As the ASX noted in general “there are limitations to the extent that an FMI can control or influence the cyber risks borne by other participants in that ecosystem and therefore believes that an FMI’s responsibility should amount to management of their own risks, while communicating with other stakeholders in the ecosystem, as appropriate”.
The German Bundesbank made a similar point: “It should be noted that there are limitations to getting information related to cyber resilience from the ecosystem especially e.g. from ancillary industry such as Microsoft.”
Several respondents, including ASX, argued arbitrary time frames to resume operations didn’t properly recognise reality. Resuming in two hours, as suggested, seems fraught.
SWIFT said there are “scenarios for which this recovery time objective is unrealistic, particularly in complex cyber scenarios where the detection of the problem can, on average, take 200 days, according to industry statistics. In some instances it may even be an undesirable objective, as reopening service too quickly could promulgate a cyber issue though the financial system”.
The specifics of responsibility are also a challenge. The global payments platform Visa noted it “sees the benefit in clearly defining the remit of the responsibilities in organisations for those who are involved in the key processes in a cyber-resilience framework.”
“However, [Visa] believes that accountability for cyber resilience is a shared organisational issue, requiring each area of the business to be accountable and responsible for various aspects of cyber resilience,” it said.
“For instance, compliance with cyber resilience may be enforceable by the area of the organisation principally managing risk, whereas the legalities of cyber resilience policies may be checked by the legal department.”
CLEAR LESSON
These are all valid points. Meanwhile cyber threats continue to mount and thousands of breaches, from the minor to potentially major, occur in markets daily.
The clear lesson is market operators, regulators and ancillary providers need to behave more like the criminals: constantly evolving, constantly testing and probing, constantly revisiting protocols.

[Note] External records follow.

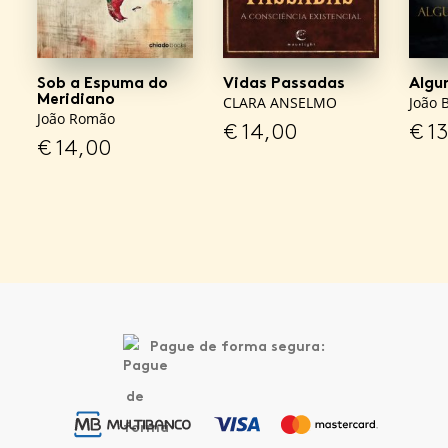
Sob a Espuma do
Vidas Passadas
Algu
Meridiano
CLARA ANSELMO
João B
João Romão
€
14,00
€
13
€
14,00
Pague de forma segura:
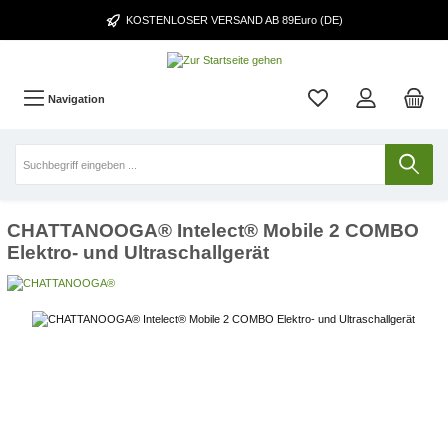
KOSTENLOSER VERSAND AB 89Euro (DE)
Navigation
CHATTANOOGA® Intelect® Mobile 2 COMBO
Elektro- und Ultraschallgerät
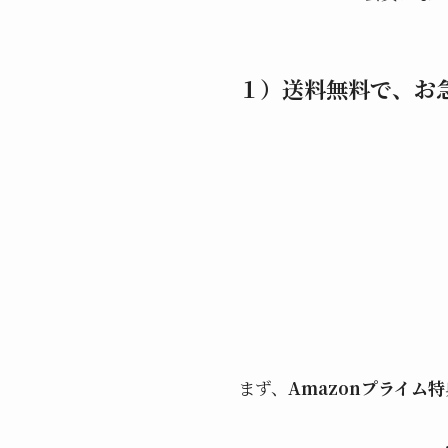
１）送料無料で、お
まず、
Amazonプライム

‘Agile’ methodologies, the current fad in project management, do actually encapsulate how organisations need to be organised: rapidly responding, learning from each iteration, being prepared for unpredictability.
While the practice of war is constantly changing, the motivations behind wars have barely changed through human history. So too the motivations of cyber criminals in financial markets. The American bank robber Willie Sutton (perhaps apocryphally) summed it up when asked why he robbed banks: “Because that’s where the money is”.
Today he would be armed not with guns but a keyboard and stolen data.